Everyone thinks advertising film shoots are glamorous affairs but the truth is, all the glamour is within the frame. If you saw the contortions that light guys go through to keep the lights in the right place, the shouted instructions to the camera assistants on keeping people and objects out of the frame and the general chaos that prevails on any film set at the point of execution, glamour would be the last word that comes to mind. Miles of wire snake across the set, thermocole boards used to reflect light are stacked at various precarious angles, noisy generators hum in the background and at every break, the carpenters move in and pound away at a different corner where the next shot is being set up. It all adds to the confusion. Lunches and snacks are quick and messy affairs with huge tiffin carriers being opened up and spread out at any place available. Just like the fashion ramp walks are all glamour and glitz but backstage is all chaos and confusion
About the models, the less said, the better. Most of them you wouldn’t give a second look in the street. It’s only when the makeup men and women work their magic and the photographers get them to show off their best angle do they look like gods and goddesses. The pimples are artfully hidden, natural scars and flaws camouflaged and the carefully calibrated light end up making them look like they were from a different planet. But the illusion only works on TV or in a movie theatre. On the set, it’s just another guy or girl working for a living. You see them with their flaws, their inability to mouth a single line with the emphasis it requires – and all the insecurity that goes with trying to act – even if it is a 20-second commercial where the best performances can be teased out of wood.

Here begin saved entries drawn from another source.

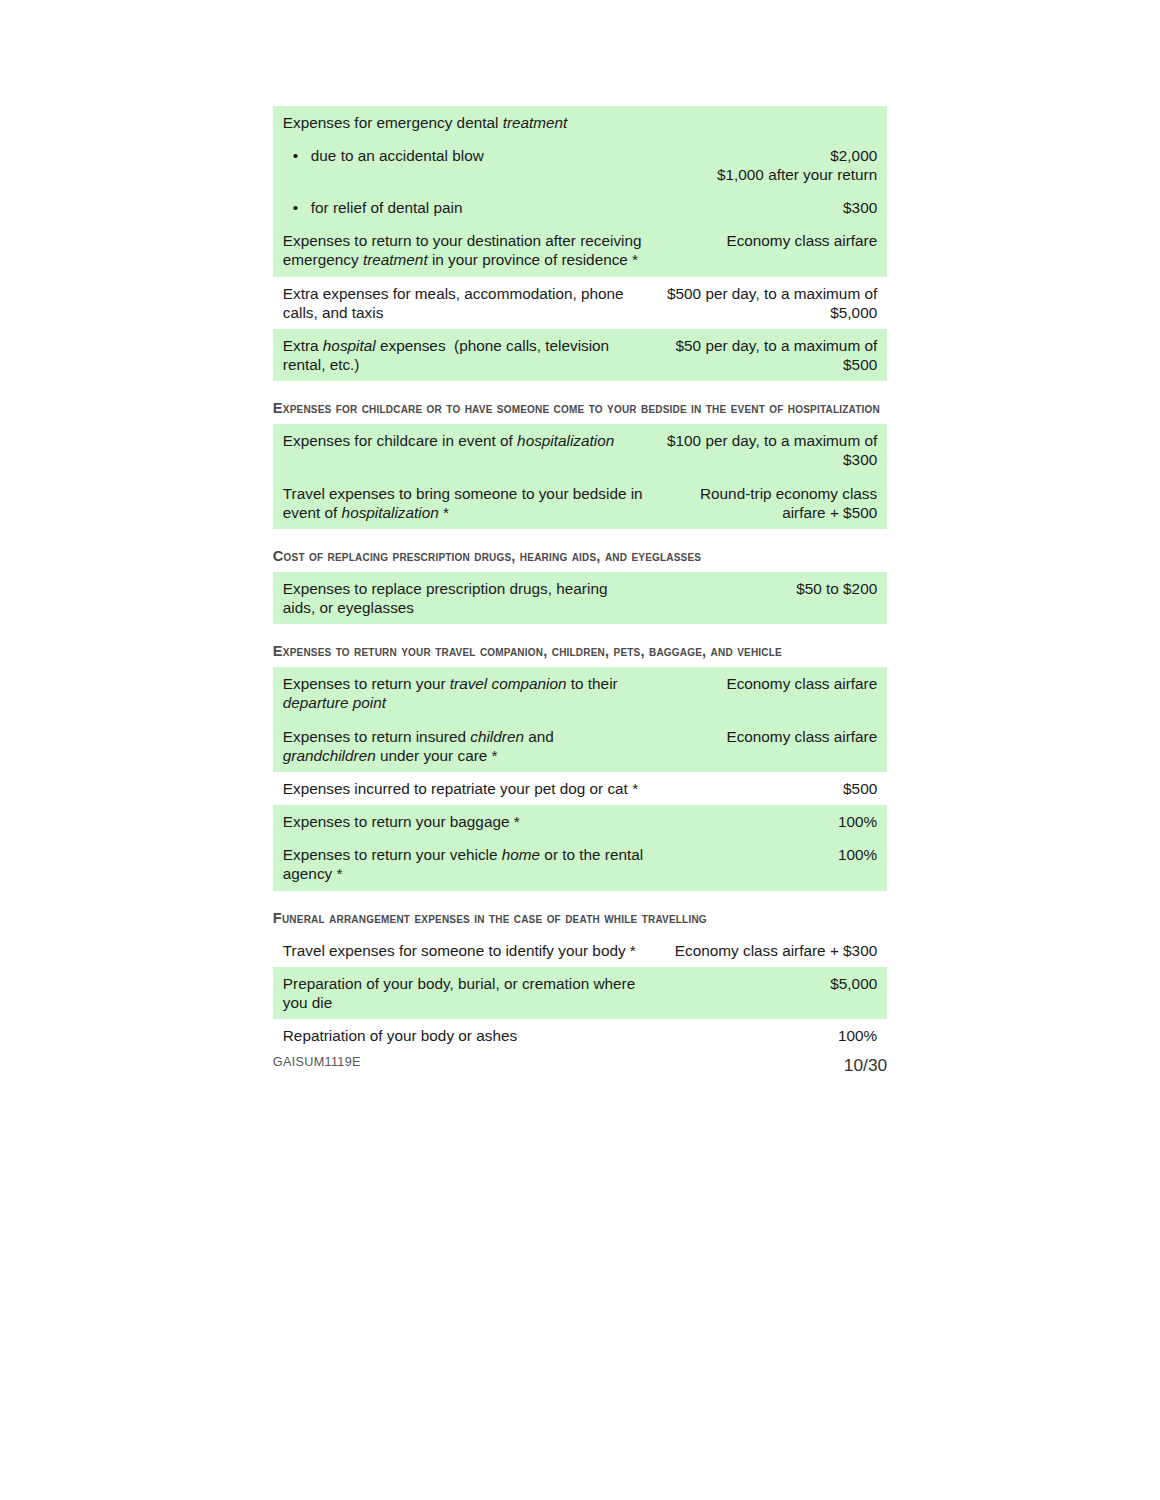| Expenses for emergency dental treatment | |
| due to an accidental blow | $2,000 $1,000 after your return |
| for relief of dental pain | $300 |
| Expenses to return to your destination after receiving emergency treatment in your province of residence * | Economy class airfare |
| Extra expenses for meals, accommodation, phone calls, and taxis | $500 per day, to a maximum of $5,000 |
| Extra hospital expenses (phone calls, television rental, etc.) | $50 per day, to a maximum of $500 |
Expenses for childcare or to have someone come to your bedside in the event of hospitalization
| Expenses for childcare in event of hospitalization | $100 per day, to a maximum of $300 |
| Travel expenses to bring someone to your bedside in event of hospitalization * | Round-trip economy class airfare + $500 |
Cost of replacing prescription drugs, hearing aids, and eyeglasses
| Expenses to replace prescription drugs, hearing aids, or eyeglasses | $50 to $200 |
Expenses to return your travel companion, children, pets, baggage, and vehicle
| Expenses to return your travel companion to their departure point | Economy class airfare |
| Expenses to return insured children and grandchildren under your care * | Economy class airfare |
| Expenses incurred to repatriate your pet dog or cat * | $500 |
| Expenses to return your baggage * | 100% |
| Expenses to return your vehicle home or to the rental agency * | 100% |
Funeral arrangement expenses in the case of death while travelling
| Travel expenses for someone to identify your body * | Economy class airfare + $300 |
| Preparation of your body, burial, or cremation where you die | $5,000 |
| Repatriation of your body or ashes | 100% |
GAISUM1119E 10/30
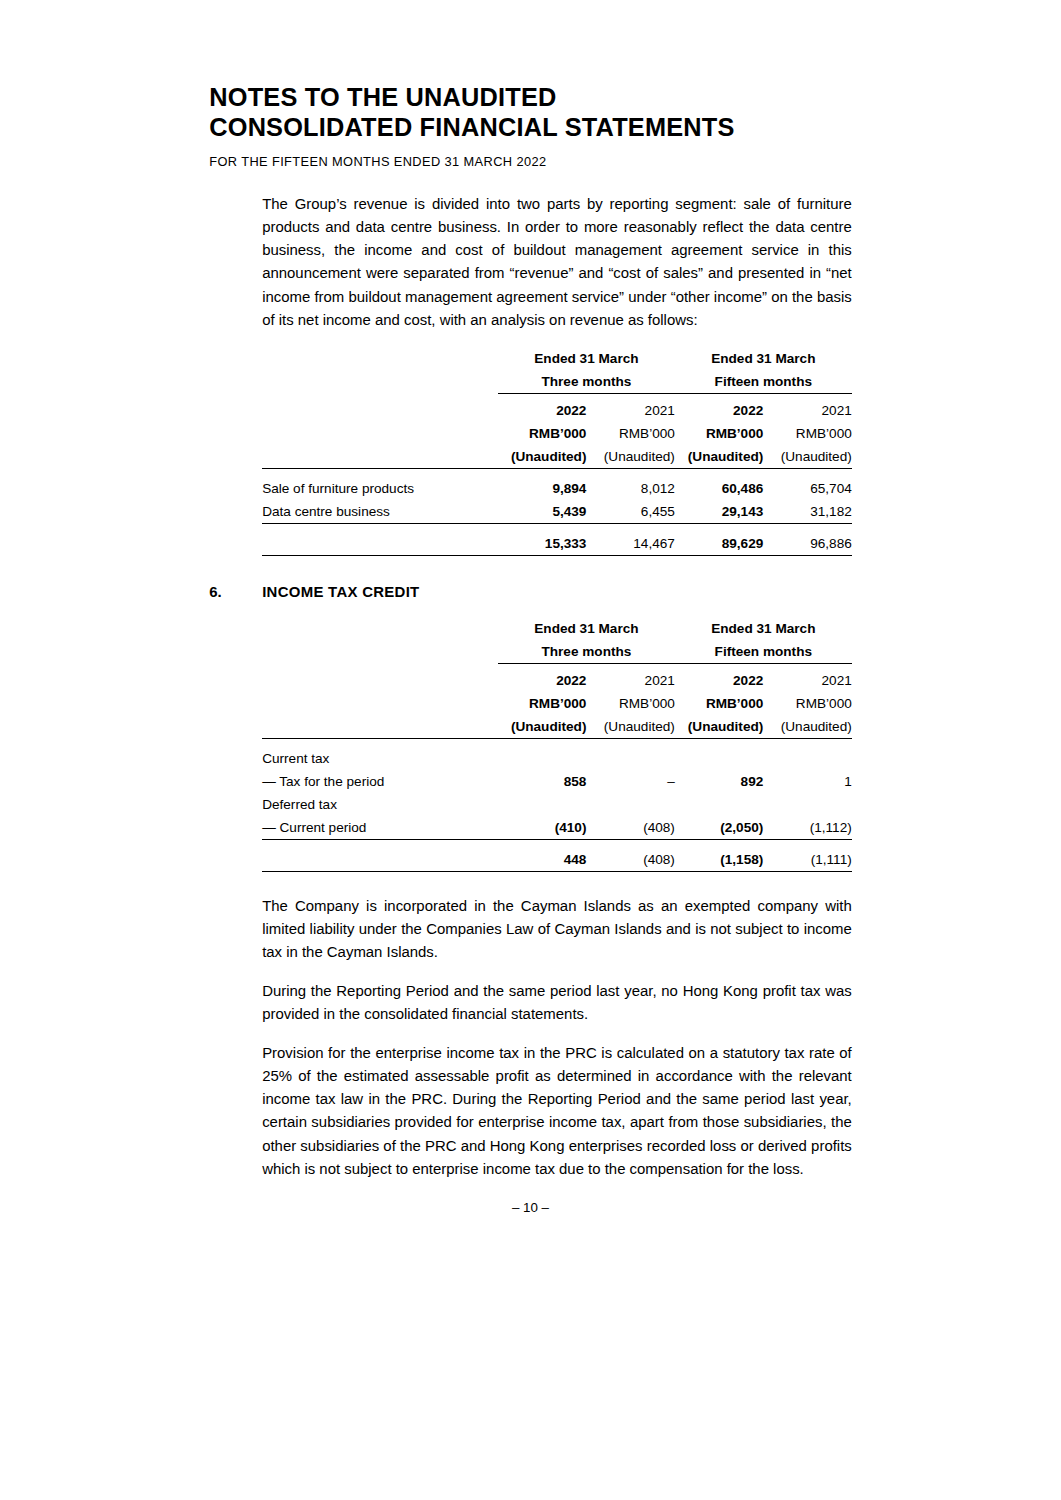NOTES TO THE UNAUDITED
CONSOLIDATED FINANCIAL STATEMENTS
FOR THE FIFTEEN MONTHS ENDED 31 MARCH 2022
The Group’s revenue is divided into two parts by reporting segment: sale of furniture products and data centre business. In order to more reasonably reflect the data centre business, the income and cost of buildout management agreement service in this announcement were separated from “revenue” and “cost of sales” and presented in “net income from buildout management agreement service” under “other income” on the basis of its net income and cost, with an analysis on revenue as follows:
| | Ended 31 March | Ended 31 March |
| | Three months | Fifteen months |
| | 2022 | 2021 | 2022 | 2021 |
| | RMB’000 | RMB’000 | RMB’000 | RMB’000 |
| | (Unaudited) | (Unaudited) | (Unaudited) | (Unaudited) |
| Sale of furniture products | 9,894 | 8,012 | 60,486 | 65,704 |
| Data centre business | 5,439 | 6,455 | 29,143 | 31,182 |
| | 15,333 | 14,467 | 89,629 | 96,886 |
6.
INCOME TAX CREDIT
| | Ended 31 March | Ended 31 March |
| | Three months | Fifteen months |
| | 2022 | 2021 | 2022 | 2021 |
| | RMB’000 | RMB’000 | RMB’000 | RMB’000 |
| | (Unaudited) | (Unaudited) | (Unaudited) | (Unaudited) |
| Current tax | | | | |
| — Tax for the period | 858 | – | 892 | 1 |
| Deferred tax | | | | |
| — Current period | (410) | (408) | (2,050) | (1,112) |
| | 448 | (408) | (1,158) | (1,111) |
The Company is incorporated in the Cayman Islands as an exempted company with limited liability under the Companies Law of Cayman Islands and is not subject to income tax in the Cayman Islands.
During the Reporting Period and the same period last year, no Hong Kong profit tax was provided in the consolidated financial statements.
Provision for the enterprise income tax in the PRC is calculated on a statutory tax rate of 25% of the estimated assessable profit as determined in accordance with the relevant income tax law in the PRC. During the Reporting Period and the same period last year, certain subsidiaries provided for enterprise income tax, apart from those subsidiaries, the other subsidiaries of the PRC and Hong Kong enterprises recorded loss or derived profits which is not subject to enterprise income tax due to the compensation for the loss.
– 10 –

It’s only for a few seconds that the illusion has to be preserved, not the long grueling schedule of a feature film shoot.
I love it when friends think that all people do in advertising is look at pictures of beautiful girls and call it ‘work’. If only they knew how little it takes to crack the veneer that goes with the job. Poring through hundreds of pictures to shortlist an interesting face or sitting through the video tests where the hit ratio of a worthwhile test to the ones that are simply painful to watch is 100:1 – at a minimum. In many cases, you can go through reams of files from model coordinators who shepherd the starry-eyed into an ever-growing stream in the hope that they will ‘make it’ and come up with nothing.